• AIM OF THE TASK: Show each line below that contains the word "Number", copying it in full.

• PROVIDED ENTRIES:

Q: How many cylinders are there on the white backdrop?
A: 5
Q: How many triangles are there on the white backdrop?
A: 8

---

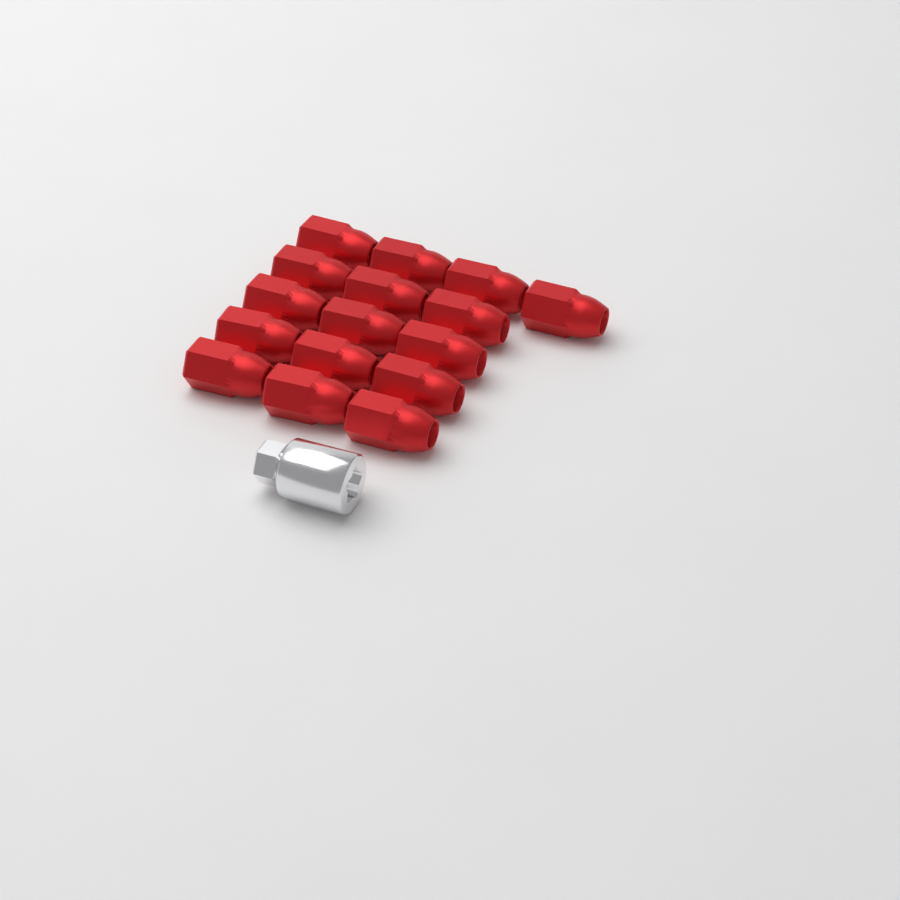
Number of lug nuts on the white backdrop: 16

---

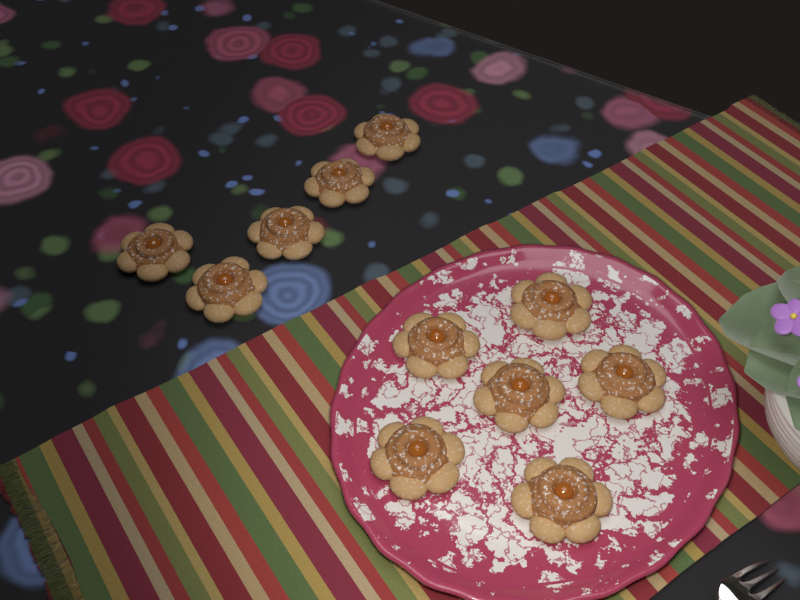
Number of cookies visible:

• OUTPUT BELOW:
Number of lug nuts on the white backdrop: 16
Number of cookies visible:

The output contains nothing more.